In one example, through being on site and seeing how their equipment is being used, Melvelle is aware of how the Australian climate impacts upon rail maintenance activities, specifically those that Melvelle designs equipment for.

“Because of the dry conditions that we operate in, things like clips and spikes become harder to remove because the timbers dry out and the clips and spikes bond in the sleepers more than they do overseas.”

This experience out in the field is directly fed back into the design processes that lead to the production of existing and new equipment.

Melvelle’s innovative track equipment has been a staple of the Australian market since the 1980s.

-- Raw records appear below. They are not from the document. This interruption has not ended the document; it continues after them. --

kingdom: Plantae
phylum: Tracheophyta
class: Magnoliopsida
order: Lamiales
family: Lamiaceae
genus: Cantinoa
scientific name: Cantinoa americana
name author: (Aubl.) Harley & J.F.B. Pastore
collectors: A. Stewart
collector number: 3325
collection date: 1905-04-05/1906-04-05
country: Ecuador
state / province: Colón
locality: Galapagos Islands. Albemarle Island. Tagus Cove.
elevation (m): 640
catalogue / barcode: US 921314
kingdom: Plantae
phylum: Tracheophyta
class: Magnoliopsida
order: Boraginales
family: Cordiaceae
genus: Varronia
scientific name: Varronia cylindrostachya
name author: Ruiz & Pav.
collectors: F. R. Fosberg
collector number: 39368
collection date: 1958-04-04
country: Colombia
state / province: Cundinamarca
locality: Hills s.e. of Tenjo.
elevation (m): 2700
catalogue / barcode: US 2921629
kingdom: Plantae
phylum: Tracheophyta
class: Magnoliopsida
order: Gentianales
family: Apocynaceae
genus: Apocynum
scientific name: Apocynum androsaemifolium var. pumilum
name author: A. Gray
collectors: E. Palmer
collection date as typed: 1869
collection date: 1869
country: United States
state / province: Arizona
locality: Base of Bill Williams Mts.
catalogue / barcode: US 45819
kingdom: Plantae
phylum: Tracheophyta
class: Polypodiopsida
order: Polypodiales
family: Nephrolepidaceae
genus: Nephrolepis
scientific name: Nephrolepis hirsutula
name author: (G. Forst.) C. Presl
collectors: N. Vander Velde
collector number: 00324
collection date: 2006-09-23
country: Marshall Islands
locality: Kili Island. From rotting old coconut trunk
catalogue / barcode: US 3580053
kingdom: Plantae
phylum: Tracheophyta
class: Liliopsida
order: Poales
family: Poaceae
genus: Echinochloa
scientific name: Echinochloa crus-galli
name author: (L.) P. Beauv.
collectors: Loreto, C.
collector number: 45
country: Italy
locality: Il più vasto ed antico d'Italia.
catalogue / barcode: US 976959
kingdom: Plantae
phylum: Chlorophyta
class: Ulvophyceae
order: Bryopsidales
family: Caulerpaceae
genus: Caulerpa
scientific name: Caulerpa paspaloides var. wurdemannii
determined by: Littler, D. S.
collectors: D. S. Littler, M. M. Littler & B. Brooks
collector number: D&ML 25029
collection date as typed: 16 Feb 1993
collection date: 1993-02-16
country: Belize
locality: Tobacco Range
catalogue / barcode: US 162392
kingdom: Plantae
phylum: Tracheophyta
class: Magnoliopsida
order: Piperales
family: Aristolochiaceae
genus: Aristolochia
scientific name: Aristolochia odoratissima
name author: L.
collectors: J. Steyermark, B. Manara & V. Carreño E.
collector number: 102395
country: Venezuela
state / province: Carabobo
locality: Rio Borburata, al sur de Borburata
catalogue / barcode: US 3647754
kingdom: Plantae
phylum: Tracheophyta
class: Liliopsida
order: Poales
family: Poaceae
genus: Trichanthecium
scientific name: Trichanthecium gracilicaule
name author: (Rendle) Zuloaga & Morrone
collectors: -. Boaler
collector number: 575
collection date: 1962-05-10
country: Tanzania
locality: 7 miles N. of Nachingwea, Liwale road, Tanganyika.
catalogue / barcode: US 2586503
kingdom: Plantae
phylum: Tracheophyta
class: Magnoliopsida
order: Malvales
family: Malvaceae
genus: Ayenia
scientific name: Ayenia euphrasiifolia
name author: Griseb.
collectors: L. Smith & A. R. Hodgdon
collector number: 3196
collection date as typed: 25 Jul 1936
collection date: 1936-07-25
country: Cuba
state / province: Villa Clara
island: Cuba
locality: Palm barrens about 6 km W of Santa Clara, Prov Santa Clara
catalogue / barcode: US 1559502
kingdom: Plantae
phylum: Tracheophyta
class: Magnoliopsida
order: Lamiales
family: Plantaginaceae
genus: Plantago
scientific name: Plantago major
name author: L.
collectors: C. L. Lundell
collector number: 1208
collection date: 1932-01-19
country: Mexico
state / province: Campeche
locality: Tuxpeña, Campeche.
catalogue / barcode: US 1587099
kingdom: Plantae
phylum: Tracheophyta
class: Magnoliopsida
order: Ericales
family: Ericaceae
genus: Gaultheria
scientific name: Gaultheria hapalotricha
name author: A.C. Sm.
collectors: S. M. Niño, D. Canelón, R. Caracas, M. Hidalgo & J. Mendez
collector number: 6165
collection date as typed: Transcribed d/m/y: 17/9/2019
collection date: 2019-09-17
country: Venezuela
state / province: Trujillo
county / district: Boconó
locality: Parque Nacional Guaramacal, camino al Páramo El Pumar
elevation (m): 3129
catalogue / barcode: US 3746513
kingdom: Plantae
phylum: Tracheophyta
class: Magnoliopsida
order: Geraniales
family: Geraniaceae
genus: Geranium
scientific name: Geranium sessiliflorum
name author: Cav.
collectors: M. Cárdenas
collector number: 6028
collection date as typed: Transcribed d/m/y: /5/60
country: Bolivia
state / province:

While Melvelle Equipment has grown in its manufacturing capabilities and product range since its foundation in the 1980s, Melvelle has committed the team to remaining familiar to the industry they serve. As an Australia-based and owned SME, those who are designing and building the products are in touch with the end-user.

“When the customer rings us, they’re talking to the design team. As we are a small team – there’s only 26 of us in total – we can be flexible with the design and make a product improvement to suit a customer’s needs,” said Melvelle.

“All the manufacturing is done on site. If a customer rings up and needs something urgently modified, depending on what it is, we can turn it around in days if we need to.”

With manufacturing done locally, it also means that when Melvelle sends a team to trade shows or industry events, attendees will not only be speaking with a sales representative but the product designers as well.

“Every exhibition that we have or are involved in, whether it be AusRAIL or an RTAA field day, we take our engineers with us to those events.”

The relationship does not end when a customer purchases a piece of equipment, however. Melvelle provides support, servicing, and spare parts, with stocks kept locally for quick delivery.

“We can ship a spare part from Newcastle into the Pilbara within a couple of days, compared with ordering a spare part out of Europe which can take a couple of weeks. When delivering spare parts locally, we can have a spare part to a customer within a couple of hours, depending on where they are in Australia.”

Ensuring that when repairs do need to be done that they are done correctly, Melvelle’s engineers are on-hand to provide crucial product support.

“If customers do have an issue on track with our machine or product, we’re happy to talk to the customers. My team have got a lot of track experience, they can talk rail terms and they can talk specifics about a machine to diagnose what a problem is or actually bounce ideas off on how to improve the product.”

Due to this back and forth between customers and designers, Melvelle is always looking for ways to improve their product offering to the Australian and global rail market. Recently, the company has been developing the only Australian-made rail tensioner.

“Everything in the marketplace is imported when it comes to tensioning track and over the years our customers have asked us,‘Why don’t you build a tensor?’ We showcased one that we had manufactured at AusRAIL 2019 and the response to it has been phenomenal. Customers are ringing us up asking ‘When are you going to have it in production?”

“We’re also looking at potentially some ride- on machines, again it’s customer-driven and customer-focused. They want a ride-on that’s for a hot environment so they’re looking at air-conditioning, and they wanting us to build something bespoke for them,” said Melvelle.

With these products now in the process of development, Melvelle is continuing its heritage of locally designed rail track equipment built for the Australian market.